Your task is to restate every entry below word for word and omit the images.
[[ Record extracts, beginning ]]
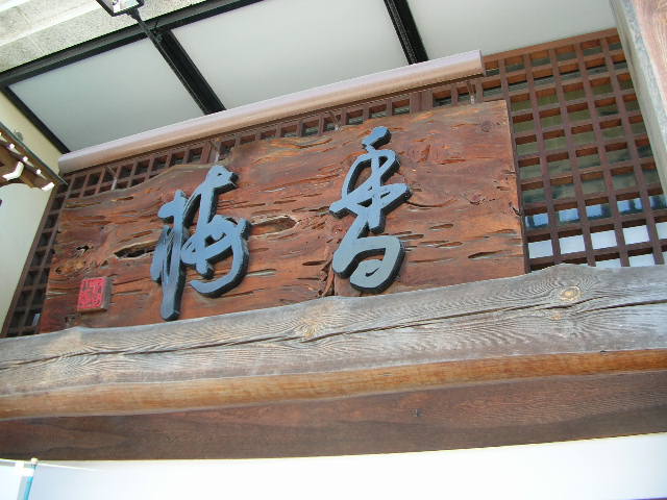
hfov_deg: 52.6
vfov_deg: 40.7
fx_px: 674
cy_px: 250
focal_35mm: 35
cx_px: 334
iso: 50
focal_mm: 5.8
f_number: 2.8
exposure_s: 1/56.4
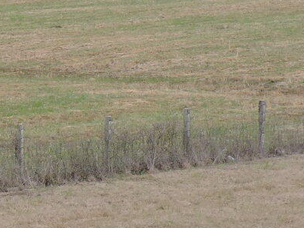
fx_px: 2661
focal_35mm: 303
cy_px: 108
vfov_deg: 4.9
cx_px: -275
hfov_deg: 6.4
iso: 100
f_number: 3.9
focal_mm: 13.4
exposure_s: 1/320
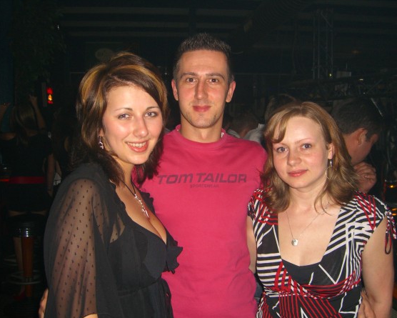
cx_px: 200
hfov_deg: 45.8
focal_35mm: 40
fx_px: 470
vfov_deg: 37.3
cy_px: 160
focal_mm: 7.9
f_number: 2.8
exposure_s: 1/60
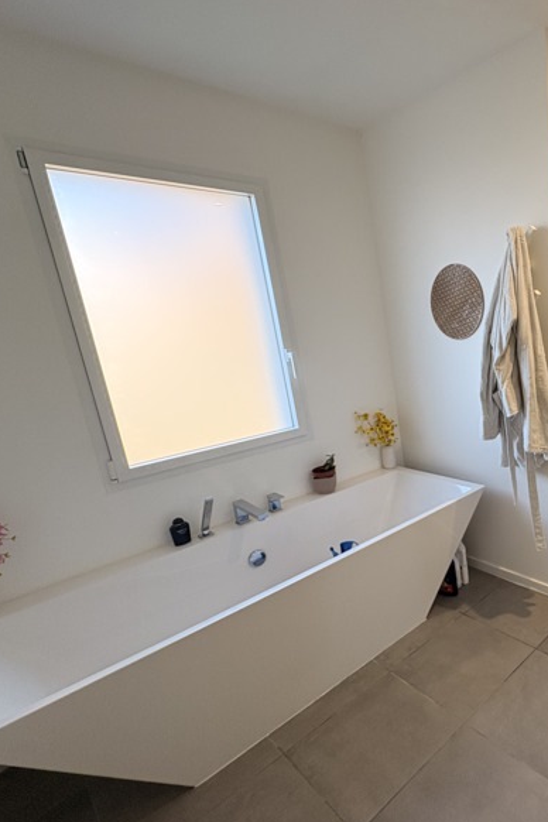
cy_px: 418
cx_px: 513
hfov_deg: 52.7
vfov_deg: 84.0
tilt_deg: -12.2
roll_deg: +5.1
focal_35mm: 20
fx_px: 457
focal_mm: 2.22
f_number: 2.2
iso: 160
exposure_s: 1/100
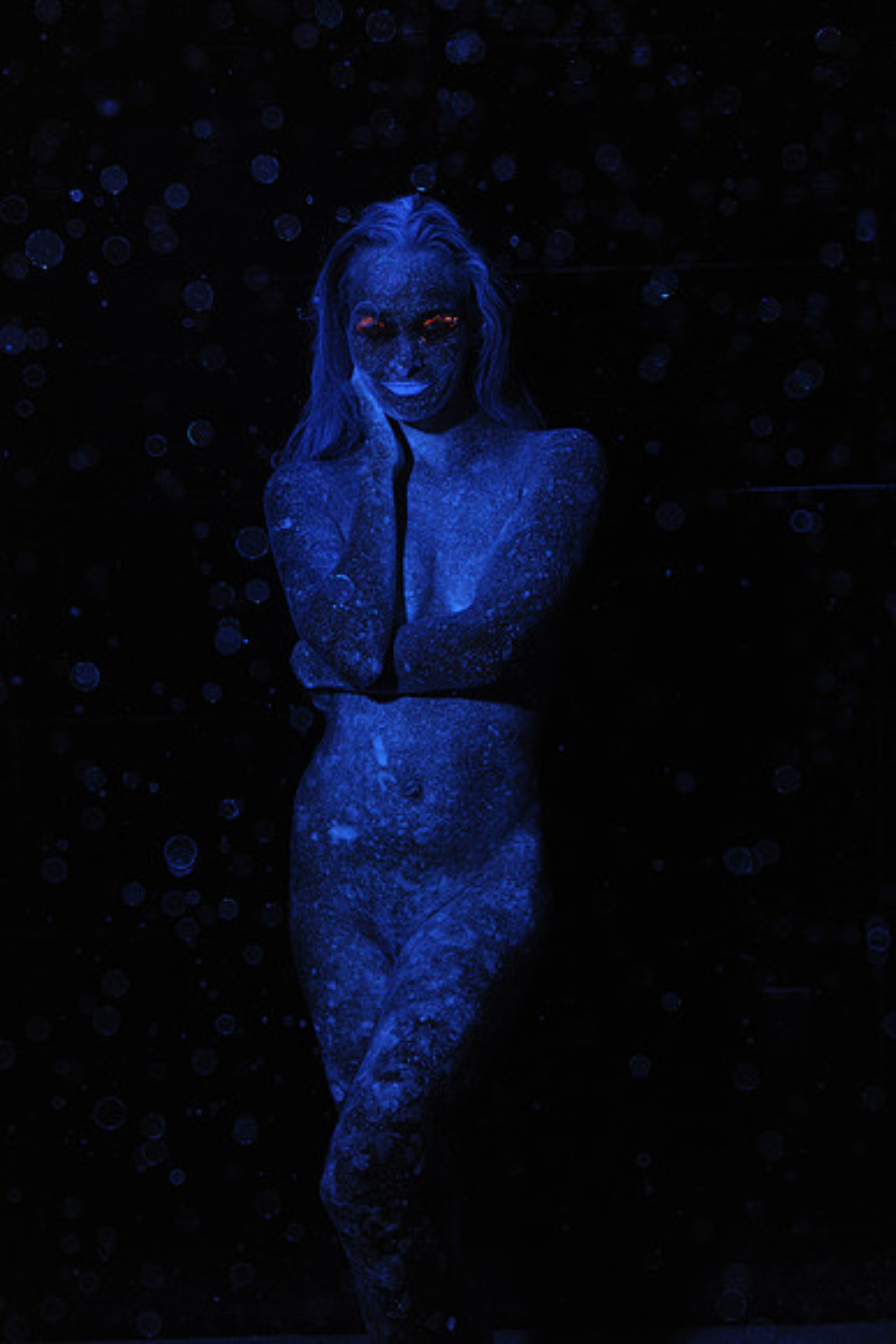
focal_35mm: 70
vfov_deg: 28.8
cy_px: 672
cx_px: 448
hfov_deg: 19.5
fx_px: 2612
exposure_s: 1/125
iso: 800
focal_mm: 70
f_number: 4
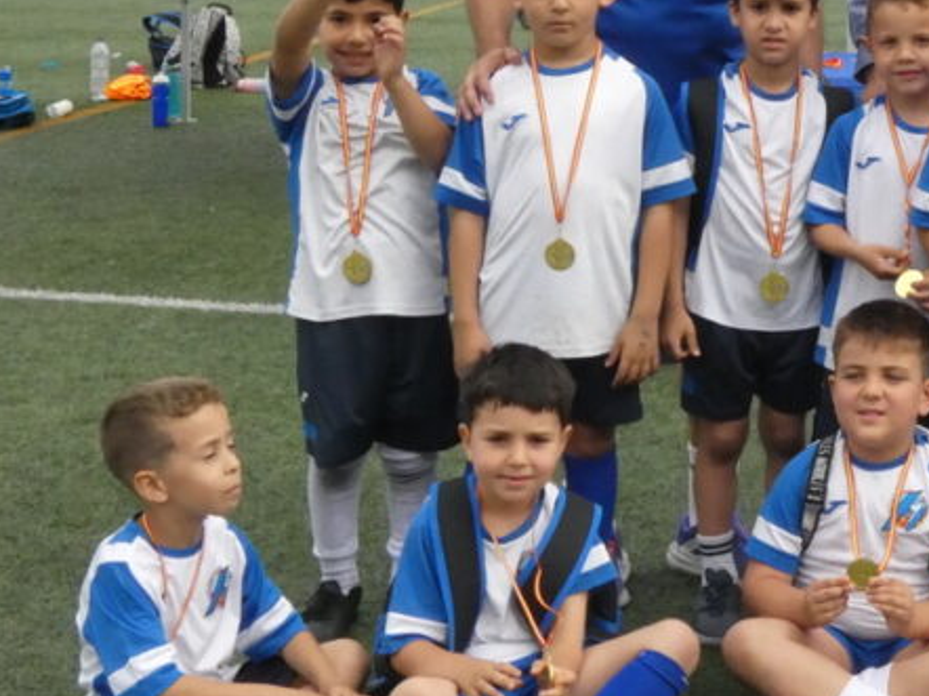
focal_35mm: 95
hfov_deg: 20.0
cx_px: 958
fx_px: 2548
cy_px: 99
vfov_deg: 15.4
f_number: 5.6
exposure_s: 1/800
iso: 800
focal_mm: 7.3
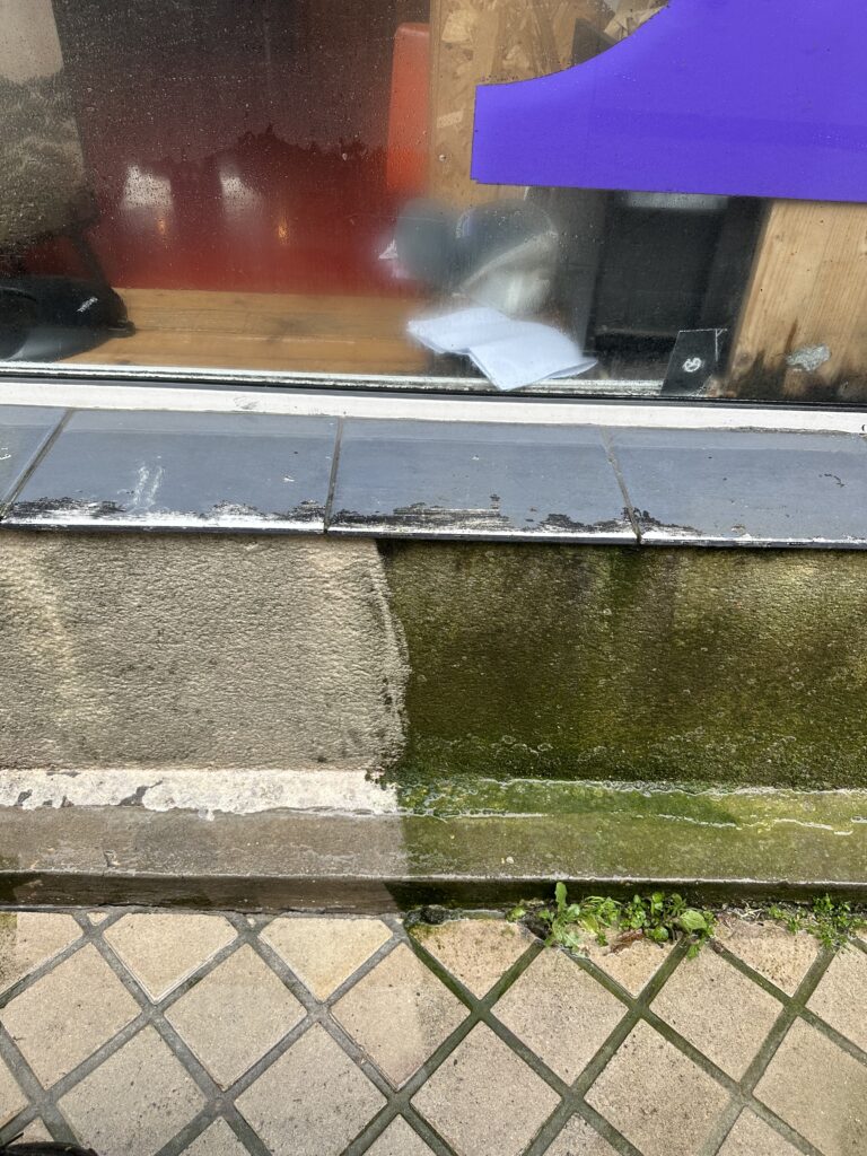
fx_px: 801
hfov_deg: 56.8
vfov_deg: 71.6
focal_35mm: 24
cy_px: 578
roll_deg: -2.9
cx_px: 434
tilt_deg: -38.2
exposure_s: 1/237
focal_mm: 6.86
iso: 64
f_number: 1.78
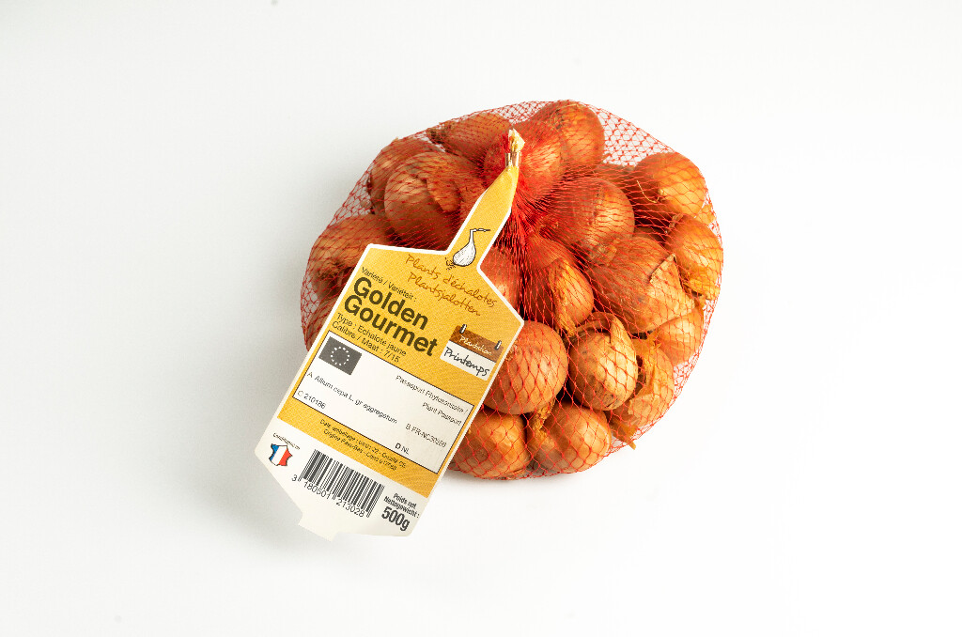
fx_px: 2240
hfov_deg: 24.2
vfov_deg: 16.2
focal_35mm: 84
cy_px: 318
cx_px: 481
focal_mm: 56
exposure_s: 1/160
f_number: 11
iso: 100
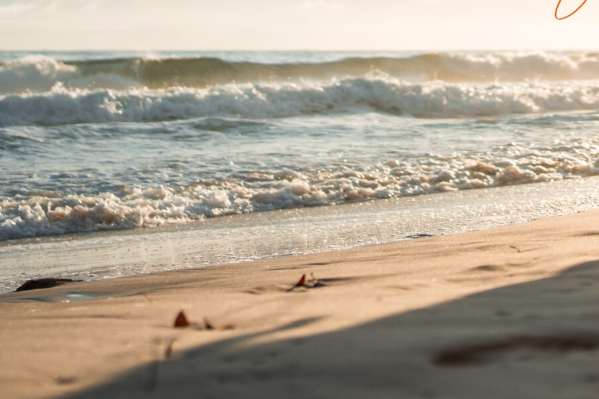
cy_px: -79
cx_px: 710
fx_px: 1647
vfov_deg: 13.4
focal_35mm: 99
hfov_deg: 19.5
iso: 100
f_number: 2
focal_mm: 35
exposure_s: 1/8000
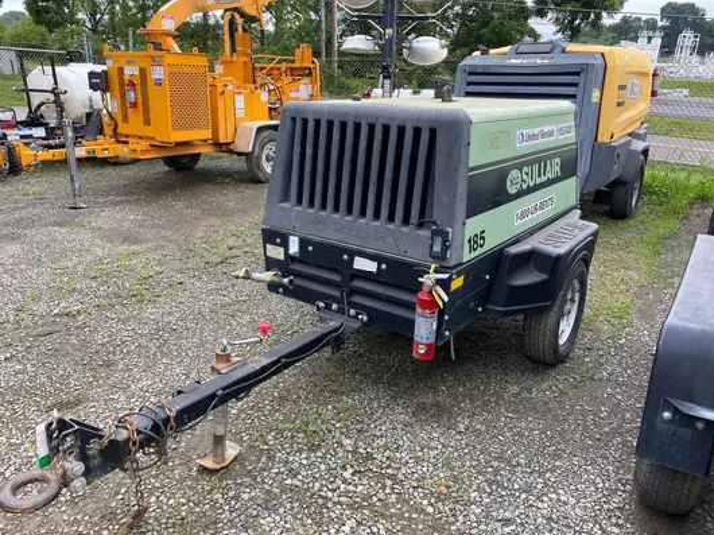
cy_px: 277
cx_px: 349
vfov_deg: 51.3
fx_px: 557
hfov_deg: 65.3
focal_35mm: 27
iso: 32
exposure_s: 1/164
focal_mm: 4.25
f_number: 1.8
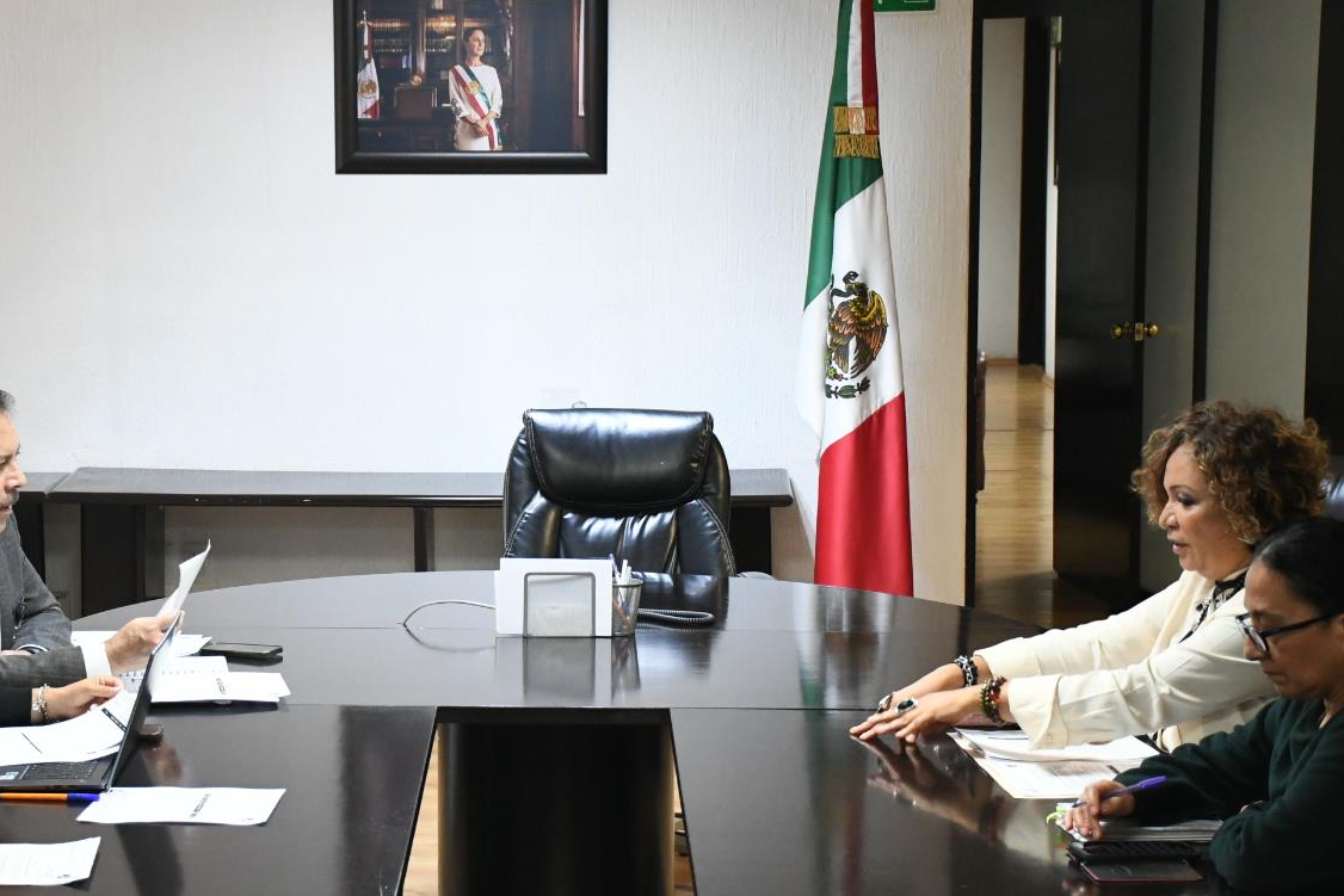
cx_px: 492
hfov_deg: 24.7
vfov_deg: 16.6
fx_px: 3062
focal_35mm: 82
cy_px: 545
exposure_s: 1/80
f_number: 5
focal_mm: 38
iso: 4000
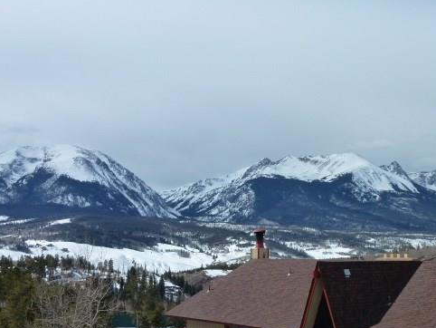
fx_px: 819
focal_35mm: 65
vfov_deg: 22.5
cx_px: 170
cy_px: 208
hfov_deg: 29.7
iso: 160
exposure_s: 1/1600
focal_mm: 8.7
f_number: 4.1
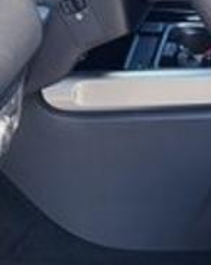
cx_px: 347
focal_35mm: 142
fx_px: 1110
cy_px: 25
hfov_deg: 10.4
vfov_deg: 13.5
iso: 40
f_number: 1.8
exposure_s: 1/376
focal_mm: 5.4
[[ Record extracts, end ]]
## The answer
hfov_deg: 52.6
vfov_deg: 40.7
fx_px: 674
cy_px: 250
focal_35mm: 35
cx_px: 334
iso: 50
focal_mm: 5.8
f_number: 2.8
exposure_s: 1/56.4
fx_px: 2661
focal_35mm: 303
cy_px: 108
vfov_deg: 4.9
cx_px: -275
hfov_deg: 6.4
iso: 100
f_number: 3.9
focal_mm: 13.4
exposure_s: 1/320
cx_px: 200
hfov_deg: 45.8
focal_35mm: 40
fx_px: 470
vfov_deg: 37.3
cy_px: 160
focal_mm: 7.9
f_number: 2.8
exposure_s: 1/60
cy_px: 418
cx_px: 513
hfov_deg: 52.7
vfov_deg: 84.0
tilt_deg: -12.2
roll_deg: +5.1
focal_35mm: 20
fx_px: 457
focal_mm: 2.22
f_number: 2.2
iso: 160
exposure_s: 1/100
focal_35mm: 70
vfov_deg: 28.8
cy_px: 672
cx_px: 448
hfov_deg: 19.5
fx_px: 2612
exposure_s: 1/125
iso: 800
focal_mm: 70
f_number: 4
focal_35mm: 95
hfov_deg: 20.0
cx_px: 958
fx_px: 2548
cy_px: 99
vfov_deg: 15.4
f_number: 5.6
exposure_s: 1/800
iso: 800
focal_mm: 7.3
fx_px: 801
hfov_deg: 56.8
vfov_deg: 71.6
focal_35mm: 24
cy_px: 578
roll_deg: -2.9
cx_px: 434
tilt_deg: -38.2
exposure_s: 1/237
focal_mm: 6.86
iso: 64
f_number: 1.78
fx_px: 2240
hfov_deg: 24.2
vfov_deg: 16.2
focal_35mm: 84
cy_px: 318
cx_px: 481
focal_mm: 56
exposure_s: 1/160
f_number: 11
iso: 100
cy_px: -79
cx_px: 710
fx_px: 1647
vfov_deg: 13.4
focal_35mm: 99
hfov_deg: 19.5
iso: 100
f_number: 2
focal_mm: 35
exposure_s: 1/8000
cy_px: 277
cx_px: 349
vfov_deg: 51.3
fx_px: 557
hfov_deg: 65.3
focal_35mm: 27
iso: 32
exposure_s: 1/164
focal_mm: 4.25
f_number: 1.8
cx_px: 492
hfov_deg: 24.7
vfov_deg: 16.6
fx_px: 3062
focal_35mm: 82
cy_px: 545
exposure_s: 1/80
f_number: 5
focal_mm: 38
iso: 4000
fx_px: 819
focal_35mm: 65
vfov_deg: 22.5
cx_px: 170
cy_px: 208
hfov_deg: 29.7
iso: 160
exposure_s: 1/1600
focal_mm: 8.7
f_number: 4.1
cx_px: 347
focal_35mm: 142
fx_px: 1110
cy_px: 25
hfov_deg: 10.4
vfov_deg: 13.5
iso: 40
f_number: 1.8
exposure_s: 1/376
focal_mm: 5.4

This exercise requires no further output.